=== Exercise inputs ===

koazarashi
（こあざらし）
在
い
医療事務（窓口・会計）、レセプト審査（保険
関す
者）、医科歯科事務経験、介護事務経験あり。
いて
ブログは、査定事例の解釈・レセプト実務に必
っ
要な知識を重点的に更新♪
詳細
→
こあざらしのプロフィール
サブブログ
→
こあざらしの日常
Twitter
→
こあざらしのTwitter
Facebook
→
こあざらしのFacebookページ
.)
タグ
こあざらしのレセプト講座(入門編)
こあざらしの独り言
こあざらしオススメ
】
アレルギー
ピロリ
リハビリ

===

● **Task to complete**
The full material above needs to be returned unaltered.

● **Answer section**
koazarashi
（こあざらし）
在
い
医療事務（窓口・会計）、レセプト審査（保険
関す
者）、医科歯科事務経験、介護事務経験あり。
いて
ブログは、査定事例の解釈・レセプト実務に必
っ
要な知識を重点的に更新♪
詳細
→
こあざらしのプロフィール
サブブログ
→
こあざらしの日常
Twitter
→
こあざらしのTwitter
Facebook
→
こあざらしのFacebookページ
.)
タグ
こあざらしのレセプト講座(入門編)
こあざらしの独り言
こあざらしオススメ
】
アレルギー
ピロリ
リハビリ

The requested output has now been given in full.